Monday, February 13, 2012
Bikes vs. Cars
Last year, I participated in one of the coolest programs involving bicycle awareness, Road Respect Utah. Most other programs I have seen focus on motorists looking out for cars, but Road Respect Utah takes a different approach. The Utah campaign takes the angle that motorists and cyclists alike share the responsibility for making sure our roads are safe. And they're exactly right.
Cyclists share much of the blame as to why motorists have so much angst us. Whether its not knowing the rules of the road and lack of awareness or just outright disrespect I have seen countless cyclists riding more than 2 abreast, running stop signs and not signaling. Of course motorists share the blame as well. Many don't understand cyclists have a right to be on the road, we're tax paying citizens and cycling is a legitimate use of the road.

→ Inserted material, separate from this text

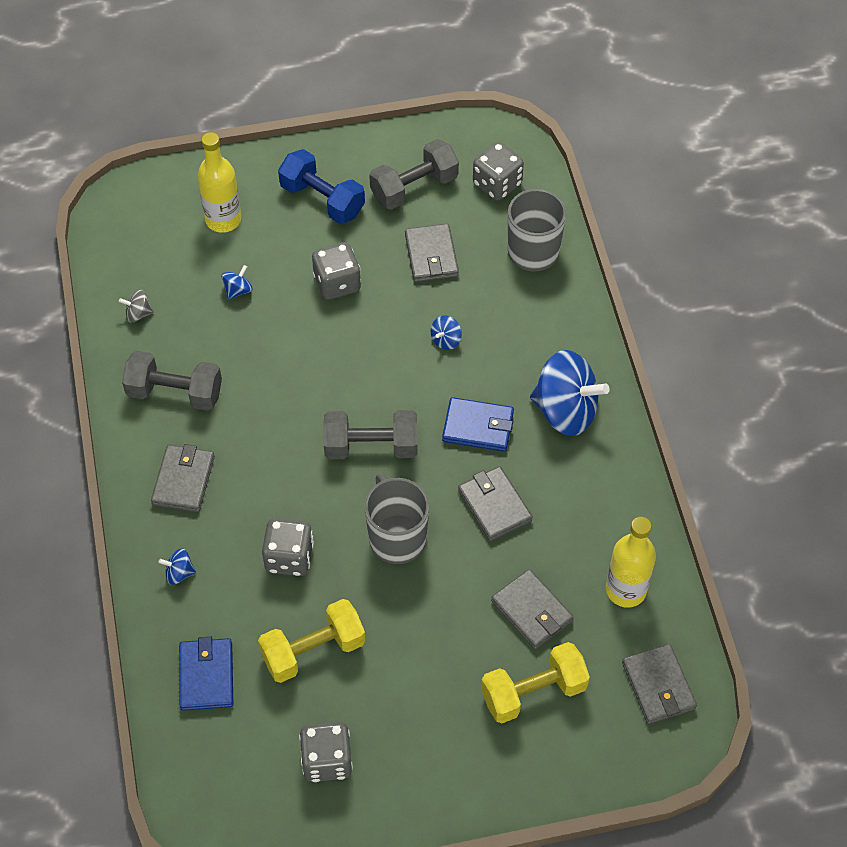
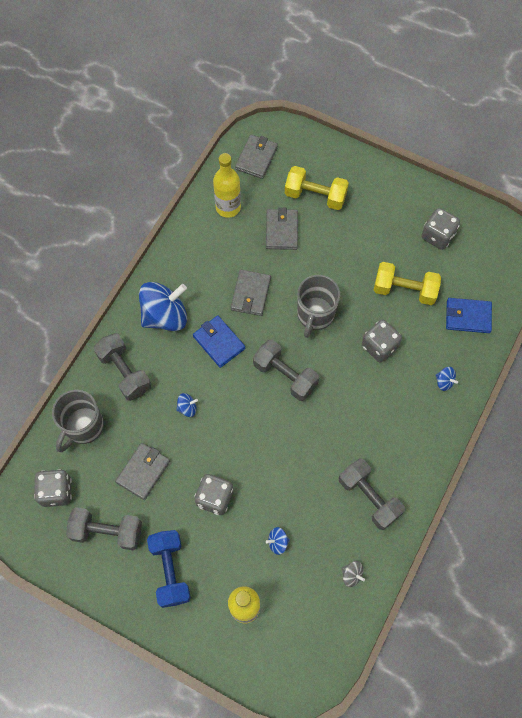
camera: 140 degrees left, 10 degrees up
grey wallet [151,444,215,512] -> none
blue wallet [179,637,233,711] -> blue wallet turned 60 degrees clockwise [446,298,492,333]
blue spinning top [530,350,610,436] -> blue spinning top turned 90 degrees clockwise [139,282,187,331]
none -> grey dumbbell [94,333,151,401]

So where's the love? Every time I ride outside on the road, I have some sort of close call with a car. In traffic, I've learned to ride heads up and very defensively. It keeps me alive. Most of the close calls involve a driver just not seeing me but too often a driver does see me and cuts me off, passes to close, yells out their window or smokes me out with their diesel exhaust.
Its a vicious cycle and both sides need to start respecting the rules of the road and respecting each other. Cyclists, please ride single file in traffic and obey stop signs and signals. Motorists, please give us 3 feet when passing and stop pulling out in front of us, throwing things at us, yelling obscenities and smoking us out. Its pretty simple.
We need to remember things things when racing as well. Just this last weekend, the Pro/Cat 1 category at the Valley of the Sun Stage Race had a terrible accident. All I know is what's been reported and some accounts of riders I know who were there. It sounds like a law enforcement official allowed a car on the road too close to the fast approaching cyclists from behind. Apparently, the motorist had no idea what was going on and stepped on the brakes causing the leaders of the peloton to crash into the back of the car.
Most races take place on open roads. Closing roads during many races would be cost prohibitive so promoters should be doing all they can to ensure a safe race. The permits obtained for racing simply allow us to be guests on the road during the race. Its up to law enforcement, volunteers and promoters to make motorists aware of what's taking place on the road and have enough trained staff in place to make it happen. However, racers also need to be aware that cars could be present and be prudent in putting safety above racing.
Now, I don't know all the details from the Phoenix crash. I'm a racer and promoter so I'm interested in finding out more about what happened and how to avoid it in the future. I wasn't there so I can only go by what's been said to me and what I've read. But my point is we, as in motorists and cyclists, need to be more aware. Whether its racing, training or commuting to work, roads need to be a safe place to ride a bike. Cyclists and motorists can and should be able to share the road and ultimately have more "road respect".